§ CONSEGNA:
Leggi il brano sui termini del procedimento amministrativo e indica se ognuna di queste affermazioni è d'accordo con il brano, rispondendo sì o no e citando le parole decisive:
1. Dopo la modifica, il termine previsto dalla L. 241/1990, art. 2, comma 3, è di novanta giorni.
2. Il verbale di contestazione-accertamento è immediatamente lesivo, proprio come i verbali per violazioni del codice della strada.
3. I vizi dell'ordinanza ingiunzione possono essere fatti valere con l'opposizione prevista dall'art. 22 della L. n. 689 del 1981.

━━━ BRANO

Il motivo è infondato.
Le SU (Cass. 9591/06) hanno ritenuto infatti che la disposizione di cui alla L. 7 agosto 1990, n.241, art. 2, comma 3, tanto nella sua originaria formulazione, applicabile “ratione temporis”, secondo cui il procedimento amministrativo deve essere concluso entro il termine di trenta giorni, quanto nella formulazione risultante dalla modificazione apportata dal D.L. 14 marzo 2005, n.35, art.36-bis, convertito dalla L. 14 maggio 2005, n.80, secondo cui detto termine è di novanta giorni, nonostante la generalità del testo legislativo in cui è inserita, è incompatibile con i procedimenti regolati dalla L. 24 novembre 1981, n.689, che costituisce un sistema di norme organico e compiuto e delinea un procedimento di carattere contenzioso scandito in fasi i cui tempi sono regolati in modo da non consentire, anche nell’interesse dell’incolpato, il rispetto di un termine così breve.
Inoltre Cass. 7804/05 ha ritenuto che è manifestamente infondata la questione di legittimità costituzionale della L. n.689 del 1981, art.18 nella parte in cui non prevede il termine di durata del procedimento ai sensi della L. n. 241 del 1990, art. 2, o quello stesso termine posto al prefetto sul ricorso di cui all’art.203 C.d.S. (art. 204 C.d.S.), come requisito di legittimità della fattispecie, per contrasto con gli artt.3 e 97 Cost. e art.111 Cost., comma 2: infatti il verbale di contestazione-accertamento per violazioni per le quali sia comminata esclusivamente una sanzione amministrativa pecuniaria è solo il primo atto del procedimento amministrativo e non è, di per sè, a differenza dei verbali di accertamento per violazioni del codice della strada, immediatamente lesivo di posizioni del soggetto cui viene attribuita la violazione, dovendo, sempre ed in ogni caso, intervenire al riguardo una ordinanza ingiunzione (o, diversamente, una ordinanza di archiviazione) e, una volta intervenuto l’atto lesivo mediante l’emanazione dell’ordinanza ingiunzione, i vizi di quest’ultima e del relativo procedimento possono esser fatti valere liberamente con l’opposizione della L. n.689 del 1981, ex art.22, rinvenendosi in tale sede piena tutela senza alcuna sottrazione al giudice naturale, onde non è ravvisabile alcuna compressione nè dei principi di uguaglianza e di buon andamento e imparzialità dell’amministrazione, nè del principio di ragionevole durata del processo, facendo quest’ultimo, peraltro, chiaro riferimento all’esercizio della funzione giurisdizionale e non consentendo, quindi, di tenere conto anche dei procedimenti di carattere meramente amministrativo, quantunque essi abbiano avuto ad oggetto la medesima pretesa poi fatta valere in via giurisdizionale.

━━━━━━
━━━ DATI IN ESAME

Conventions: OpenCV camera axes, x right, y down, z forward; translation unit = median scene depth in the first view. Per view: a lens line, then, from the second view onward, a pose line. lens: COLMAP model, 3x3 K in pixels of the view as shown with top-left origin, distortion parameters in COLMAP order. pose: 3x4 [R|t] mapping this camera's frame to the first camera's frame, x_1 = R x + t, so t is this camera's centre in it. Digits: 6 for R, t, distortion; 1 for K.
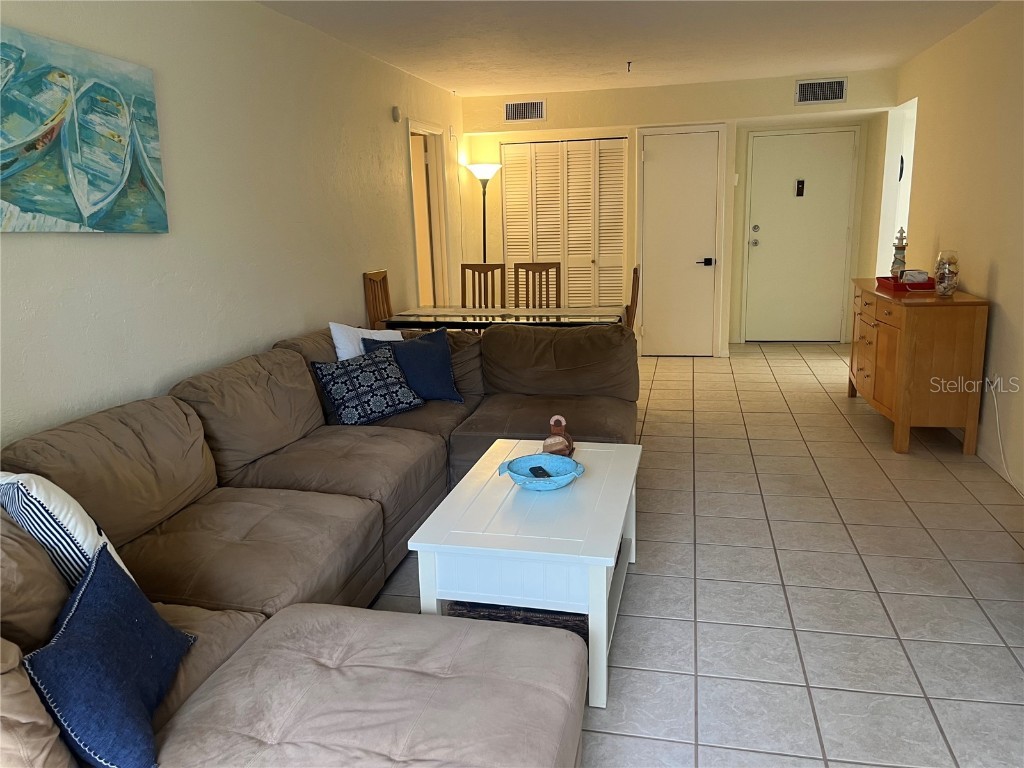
lens RADIAL K [[780.5, 0, 508.1], [0, 780.5, 387.4], [0, 0, 1]] dist [0.063020, -0.087746]
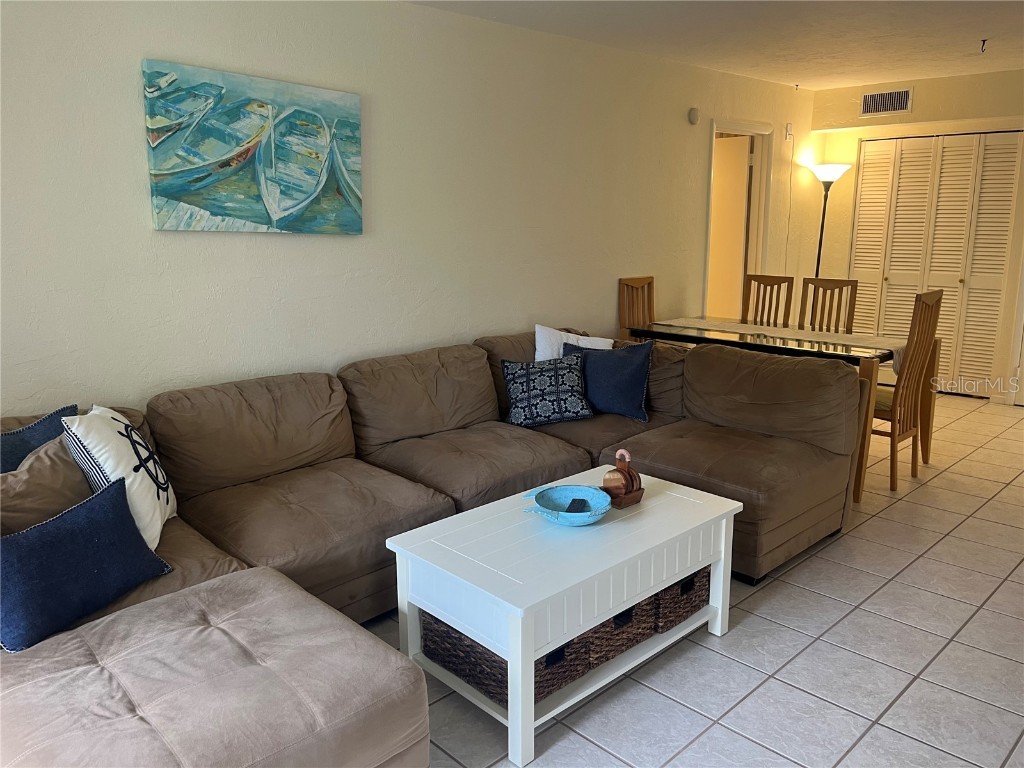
lens RADIAL K [[780.5, 0, 512.2], [0, 780.5, 384.8], [0, 0, 1]] dist [0.063020, -0.087746]
pose [[0.837946, 0.138657, -0.527846, 0.380443], [-0.138341, 0.989563, 0.040329, -0.051465], [0.527929, 0.039229, 0.848382, 0.135770]]
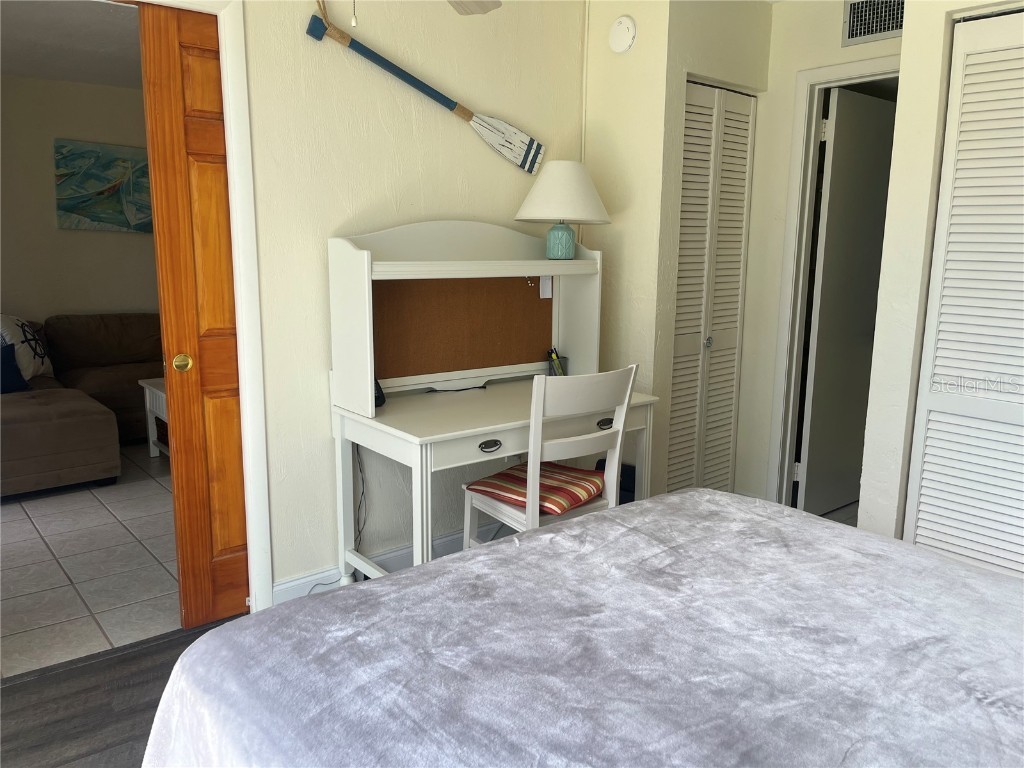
lens RADIAL K [[780.5, 0, 512.5], [0, 780.5, 374.2], [0, 0, 1]] dist [0.063020, -0.087746]
pose [[0.796440, 0.136428, -0.589128, 1.351816], [-0.166225, 0.986081, 0.003635, 0.005853], [0.581423, 0.095033, 0.808032, -0.087890]]
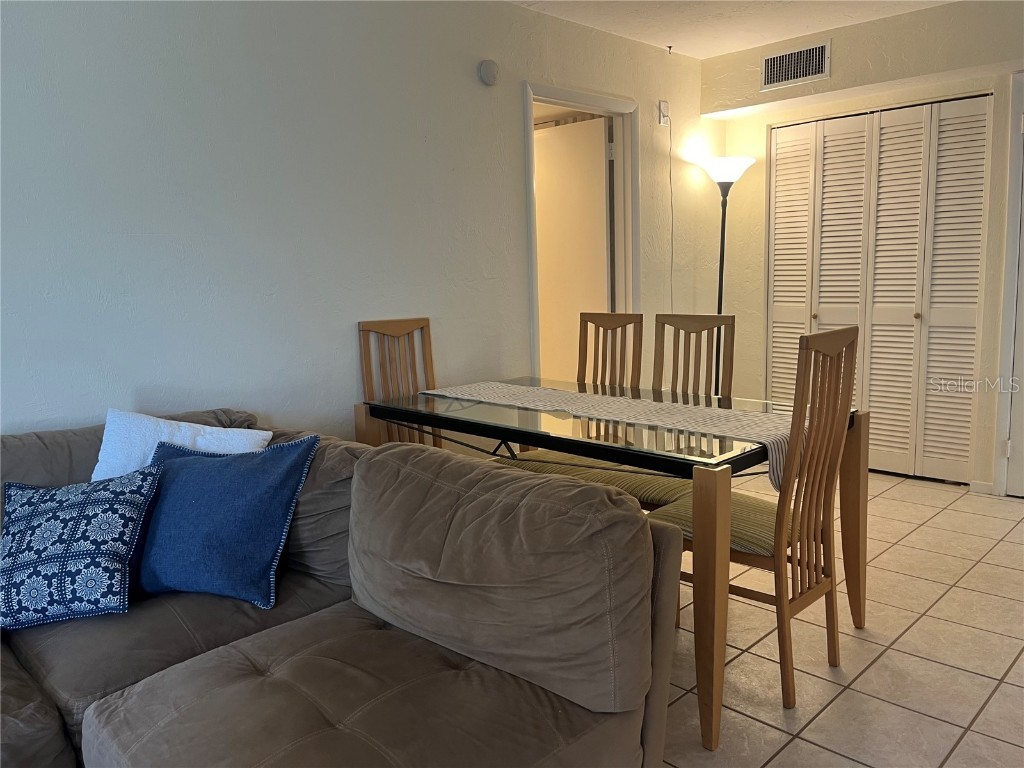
lens RADIAL K [[780.5, 0, 520.8], [0, 780.5, 384.7], [0, 0, 1]] dist [0.063020, -0.087746]
pose [[0.848913, 0.082073, -0.522121, 0.383040], [-0.112208, 0.993337, -0.026294, -0.147601], [0.516484, 0.080908, 0.852466, 0.846344]]
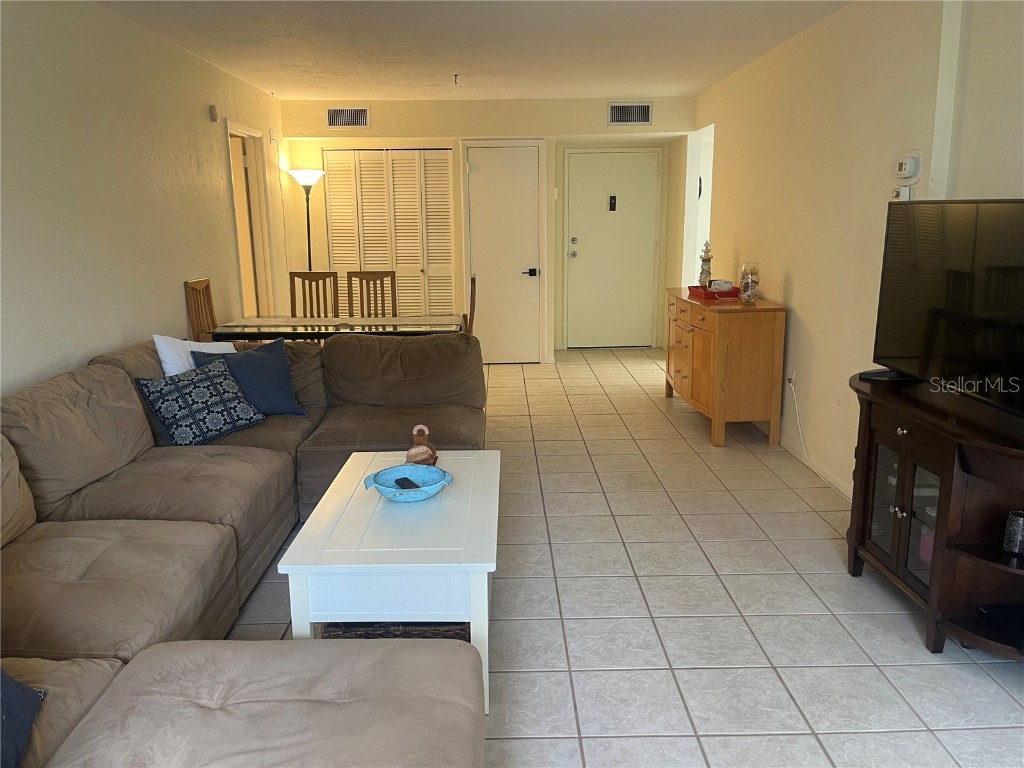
lens RADIAL K [[780.5, 0, 508.7], [0, 780.5, 386.4], [0, 0, 1]] dist [0.063020, -0.087746]
pose [[0.971807, -0.030971, 0.233735, -0.051026], [0.034161, 0.999370, -0.009612, 0.000549], [-0.233290, 0.017325, 0.972253, 0.008978]]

━━━━━━

§ SOLUZIONE:
1. Sì: «secondo cui detto termine è di novanta giorni».
2. No: «non è, di per sè, a differenza dei verbali di accertamento per violazioni del codice della strada, immediatamente lesivo».
3. Sì: «i vizi di quest’ultima e del relativo procedimento possono esser fatti valere liberamente con l’opposizione della L. n.689 del 1981, ex art.22».